[Dataset entries]

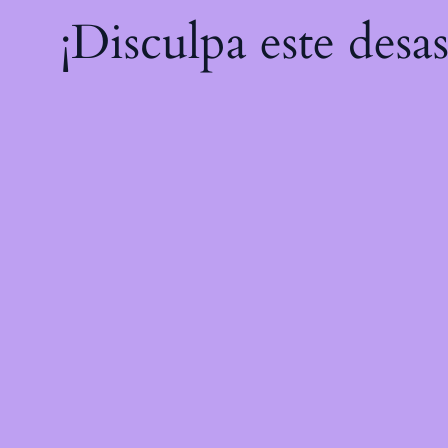
¡Disculpa este desa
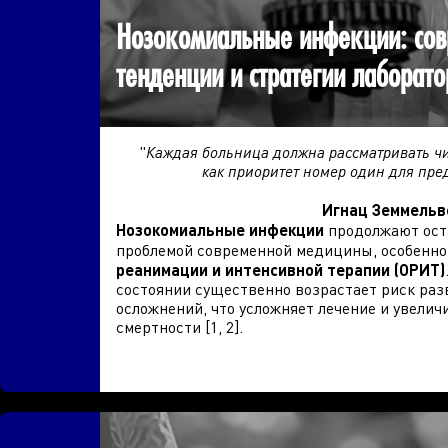
Нозокомиальные инфекции: со
тенденции и стратегии лаборато
"
Каждая больница должна рассматривать чи
как приоритет номер один для пр
Игнац Земмельв
Нозокомиальные инфекции
продолжают ост
проблемой современной медицины, особенно
реанимации и интенсивной терапии (ОРИТ)
состоянии существенно возрастает риск ра
осложнений, что усложняет лечение и увелич
смертности [1, 2].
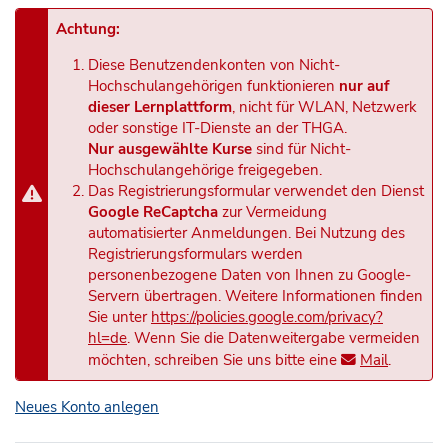
Achtung:
Diese Benutzendenkonten von Nicht-
Hochschulangehörigen funktionieren
nur auf
dieser Lernplattform
, nicht für WLAN, Netzwerk
oder sonstige IT-Dienste an der THGA.
Nur ausgewählte Kurse
sind für Nicht-
Hochschulangehörige freigegeben.
Das Registrierungsformular verwendet den Dienst
Google ReCaptcha
zur Vermeidung
automatisierter Anmeldungen. Bei Nutzung des
Registrierungsformulars werden
personenbezogene Daten von Ihnen zu Google-
Servern übertragen. Weitere Informationen finden
Sie unter
https://policies.google.com/privacy?
hl=de
. Wenn Sie die Datenweitergabe vermeiden
möchten, schreiben Sie uns bitte eine
Mail
.
Neues Konto anlegen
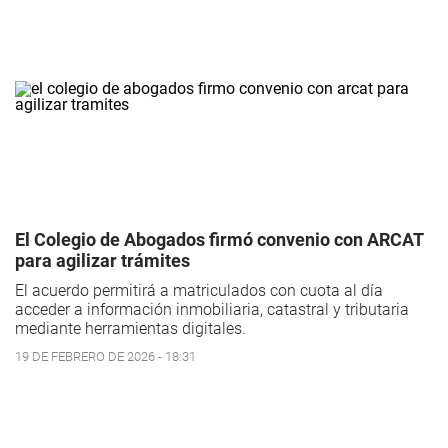
El Colegio de Abogados firmó convenio con ARCAT
para agilizar trámites
El acuerdo permitirá a matriculados con cuota al día
acceder a información inmobiliaria, catastral y tributaria
mediante herramientas digitales.
19 DE FEBRERO DE 2026 - 18:31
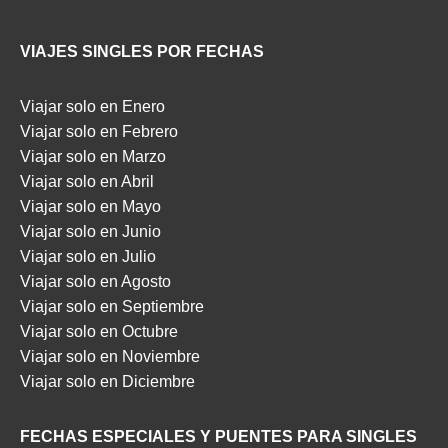
VIAJES SINGLES POR FECHAS
Viajar solo en Enero
Viajar solo en Febrero
Viajar solo en Marzo
Viajar solo en Abril
Viajar solo en Mayo
Viajar solo en Junio
Viajar solo en Julio
Viajar solo en Agosto
Viajar solo en Septiembre
Viajar solo en Octubre
Viajar solo en Noviembre
Viajar solo en Diciembre
FECHAS ESPECIALES Y PUENTES PARA SINGLES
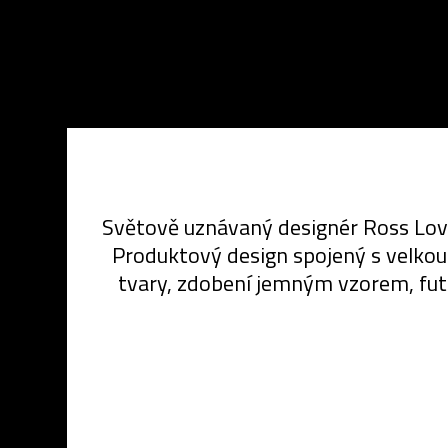
Světově uznávaný designér Ross Love
Produktový design spojený s velkou i
tvary, zdobení jemným vzorem, futu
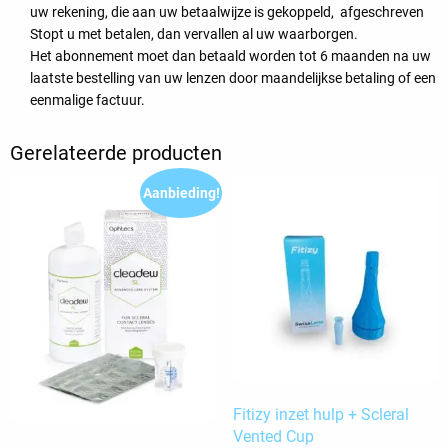
uw rekening, die aan uw betaalwijze is gekoppeld, afgeschreven
Stopt u met betalen, dan vervallen al uw waarborgen.
Het abonnement moet dan betaald worden tot 6 maanden na uw
laatste bestelling van uw lenzen door maandelijkse betaling of een
eenmalige factuur.
Gerelateerde producten
Aanbieding!
Fitizy inzet hulp + Scleral
Vented Cup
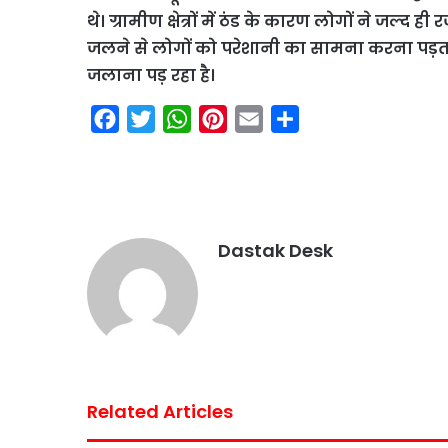
थे। ग्रामीण क्षेत्रों में ठंड के कारण लोगों ने जल्द ह
जलने से लोगों को परेशानी का सामना करना पड़ता 
जलाना पड़ रहा है।
F
T
W
P
E
S
a
w
h
i
m
h
c
i
a
n
a
a
e
t
t
t
i
r
b
t
s
e
l
e
Dastak Desk
o
e
A
r
o
r
p
e
k
p
s
t
Related Articles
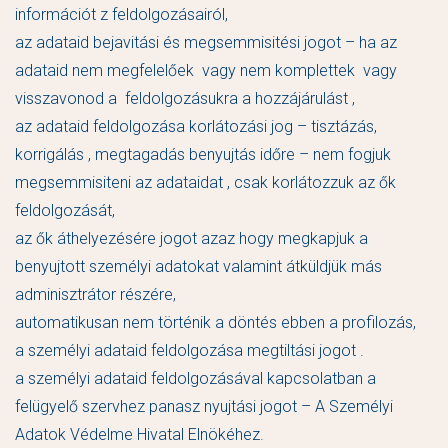
információt z feldolgozásairól,
az adataid bejavitási és megsemmisitési jogot – ha az
adataid nem megfelelőek vagy nem komplettek vagy
visszavonod a feldolgozásukra a hozzájárulást ,
az adataid feldolgozása korlátozási jog – tisztázás,
korrigálás , megtagadás benyujtás időre – nem fogjuk
megsemmisiteni az adataidat , csak korlátozzuk az ők
feldolgozását,
az ők áthelyezésére jogot azaz hogy megkapjuk a
benyujtott személyi adatokat valamint átküldjük más
adminisztrátor részére,
automatikusan nem történik a döntés ebben a profilozás,
a személyi adataid feldolgozása megtiltási jogot .
a személyi adataid feldolgozásával kapcsolatban a
felügyelő szervhez panasz nyujtási jogot – A Személyi
Adatok Védelme Hivatal Elnökéhez.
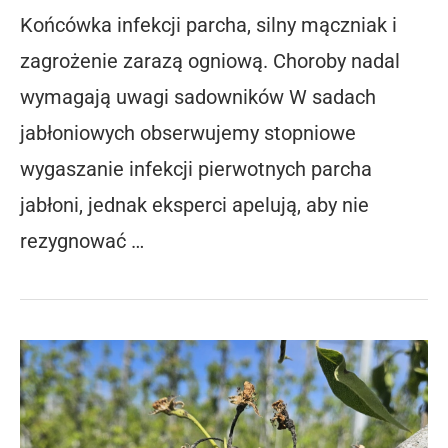
Końcówka infekcji parcha, silny mączniak i
zagrożenie zarazą ogniową. Choroby nadal
wymagają uwagi sadowników W sadach
jabłoniowych obserwujemy stopniowe
wygaszanie infekcji pierwotnych parcha
jabłoni, jednak eksperci apelują, aby nie
rezygnować …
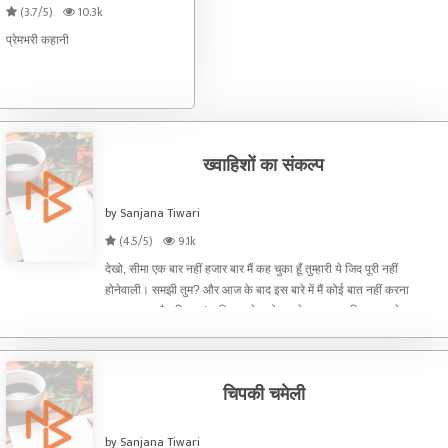
(3.7/5)
10.3k
प्रेमभरी कहानी
ख्वाहिशों का संकल्प
by Sanjana Tiwari
(4.5/5)
9.1k
देखो, सीमा एक बार नहीं हजार बार मैं कह चुका हूँ तुम्हारी ये जिद पूरी नहीं
होनेवाली। समझी तुम? और आज के बाद इस बारे में मैं कोई बात नहीं करना
चाहता। इज दैट क्लियर! अविनाश ने कठोरता से कहा पर अविनाश तुमने खुद कहा
था की मैं जब चाहूँ फिर पढ़़ाई या नौकरी शुरू क
चिपकी चमेली
by Sanjana Tiwari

WORK TO BE COMPLETED:
Return the lines of the data unchanged, covering the stretch from the line containing "El Colegio de" through the line containing "tvary, zdobení jemným vzorem, futu". Leave the pictures out.

SOLUTION BELOW:
El Colegio de Abogados firmó convenio con ARCAT
para agilizar trámites
El acuerdo permitirá a matriculados con cuota al día
acceder a información inmobiliaria, catastral y tributaria
mediante herramientas digitales.
19 DE FEBRERO DE 2026 - 18:31
VIAJES SINGLES POR FECHAS
Viajar solo en Enero
Viajar solo en Febrero
Viajar solo en Marzo
Viajar solo en Abril
Viajar solo en Mayo
Viajar solo en Junio
Viajar solo en Julio
Viajar solo en Agosto
Viajar solo en Septiembre
Viajar solo en Octubre
Viajar solo en Noviembre
Viajar solo en Diciembre
FECHAS ESPECIALES Y PUENTES PARA SINGLES
Světově uznávaný designér Ross Love
Produktový design spojený s velkou i
tvary, zdobení jemným vzorem, futu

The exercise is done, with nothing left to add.